По внегласному соглашению выигравший накануне наполнял ему первый стакан на следующий день.

 

6.

Итак, ты его знала.

— Dirty cops!

Ты лежишь в своей постели с открытыми глазами. Тебе ненавистен цинизм полицейских, которые тебя допрашивали; ты находишь их ужасно мелкими, сводимыми единственно к их работе, не стоящими того, чтобы быть персонажами. При этом ты вовсе не дурочка, ты прекрасно знаешь, что для них, агентов, это не первый труп, что такие шуточки у них в отделе — своеобразный способ сохранить умственное здоровье, как и у хирургов или врачей «скорой помощи» (доносящаяся с улицы сирена неотложки подтверждает, что их жизнь совсем не сахар), но тебе на это плевать, ты похожа на Фаншон в твоем возрасте, тебе дела нет до подобных размышлений сейчас, когда ты совершенно выбита из колеи этими слезами мертвого.

— Dirty cops!

Ты в своей постели.

Я в своем гамаке.

(А Минна на улице, на этот раз вместе с Дан, ломает лопаты ради победы роз над кремнистой почвой.)

 

7.

Как он назывался, твой кинотеатр, Biograph Theater? Северная авеню Линкольна, 2433, так? За шесть лет до того Джон Диллинджер, тогдашний Робин Гуд, помнится, высадился там, прямо перед входом. В то время ты была еще маленькой девочкой, но люди все еще продолжали говорить об этом, когда ты уже стала работать билетершей. Предательница, которая выдала Диллинджера агентам ФБР, была в красном платье — знак узнавания.
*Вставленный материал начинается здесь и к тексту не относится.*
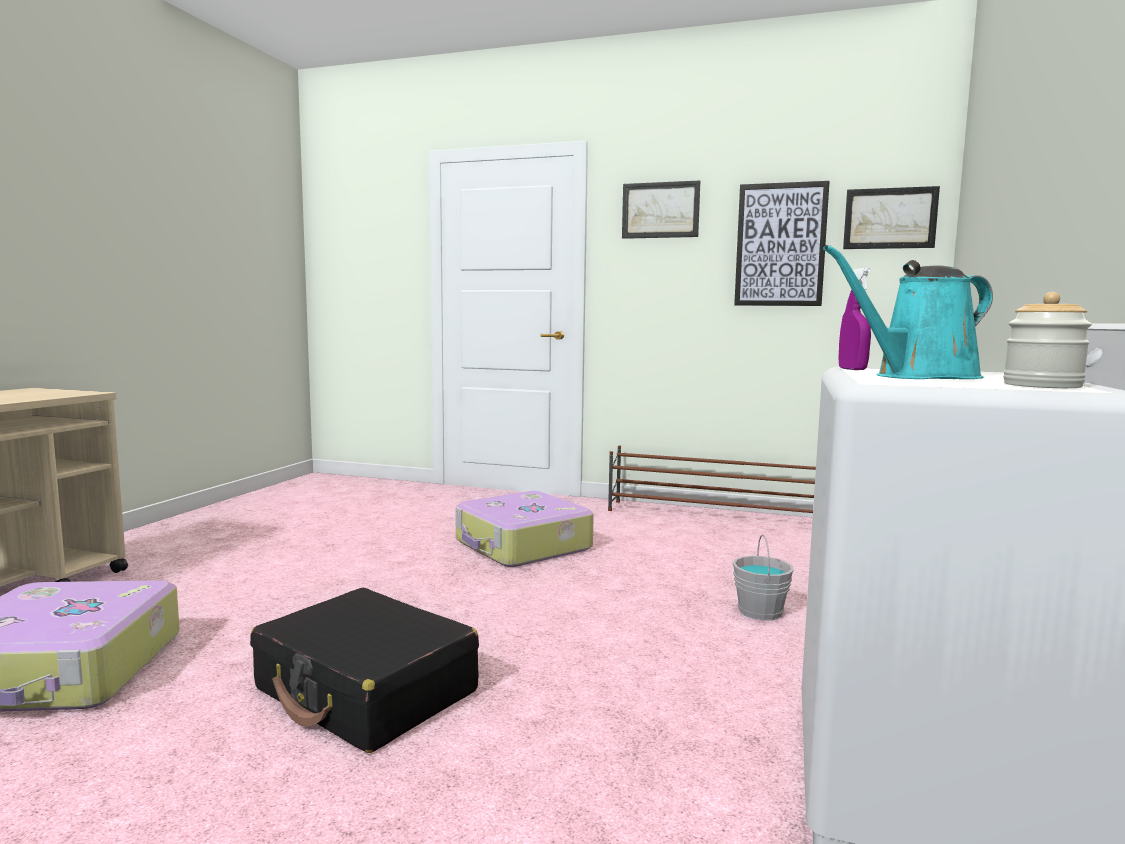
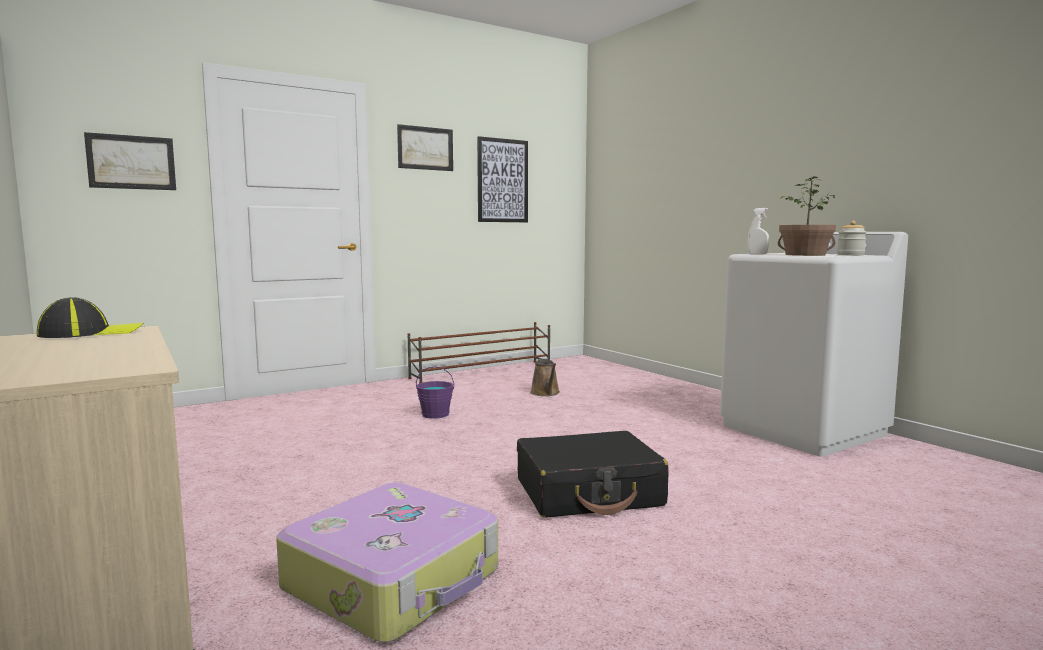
camera: 50 degrees left, 0 degrees up
(57, 392) = (91, 333): none -> cap
(522, 546) = (435, 414): suitcase -> purple bucket
(702, 562) = (546, 393): none -> brown watering can
(761, 611) = (624, 403): grey bucket -> none
(852, 369) = (757, 254): purple spray bottle -> white spray bottle
(890, 218) = (557, 168): picture -> picture (131, 162)
(919, 377) = (805, 255): turquoise watering can -> potted plant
С романтической точки зрения это было бы невероятной удачей, если бы речь шла о том же кинотеатре. Ко всему прочему Диллинджер напоминал Богарта и, конечно же, был не менее популярен. Легенда гласит, что женщины якобы подходили обмакнуть свои платки в крови героя, после того как «скорая» увезла его труп.
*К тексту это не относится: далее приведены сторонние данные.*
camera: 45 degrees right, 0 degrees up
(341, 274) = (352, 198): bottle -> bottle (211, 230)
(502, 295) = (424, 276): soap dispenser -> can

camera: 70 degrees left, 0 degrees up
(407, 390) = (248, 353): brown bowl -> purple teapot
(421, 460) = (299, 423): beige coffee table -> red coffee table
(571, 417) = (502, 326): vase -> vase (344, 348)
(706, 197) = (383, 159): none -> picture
А задняя стена Biograph Theater выходит в тупик? Надо проверить.

 

8.

Это ты позвала двойника посмотреть «Диктатора» (его, который уже не осмеливался даже думать о Чаплине с того самого вечера в машине, в Нью-Йорке!), и ты решила, что несешь ответственность за его смерть. Ты считаешь себя женщиной в красном. Может быть, ты даже провела его бесплатно. Если только у тебя не вошло это в привычку — проводить его через черный ход, ведущий в тупик. Таким образом, ты примирила его с кино. Ведь он давно уже потерял к нему вкус, да и не на что было. В общем, ты его перевоспитала, если можно так сказать. Ты познакомила его с кино сороковых в благодарность за то, что он рассказал тебе о кинематографе двадцатых. Этот человек в самом деле провел часть своей жизни в Голливуде. Ты проверила его истории до последней мелочи. Ты уже достаточно в этом разбираешься, чтобы отличить то, что он вычитал из журналов, от того, что он выдумывает за стаканом и что прожил на самом деле. И хотя он теперь совершенно не похож на Валентино на фотоснимках, он все же был его дублером света в «Сыне шейха», в 1926-м, у тебя нет никаких причин в этом сомневаться. Твоя страсть к кино не переставала подпитываться его упрямо повторяемым монологом, а ваши споры после киносеансов в конце концов помогли тебе сформировать вкус.

По сей день он остается в твоей памяти ангелом-киноманом, Аладдином, вырвавшимся из проектора «Мотиограф», легендарным клошаром, историю которого ты пересказывала своим детям и своим внукам. Один из них — Фредерик, самый младший твой внук — даже напишет по ней сценарий, который будет считать оригинальным, бедняга.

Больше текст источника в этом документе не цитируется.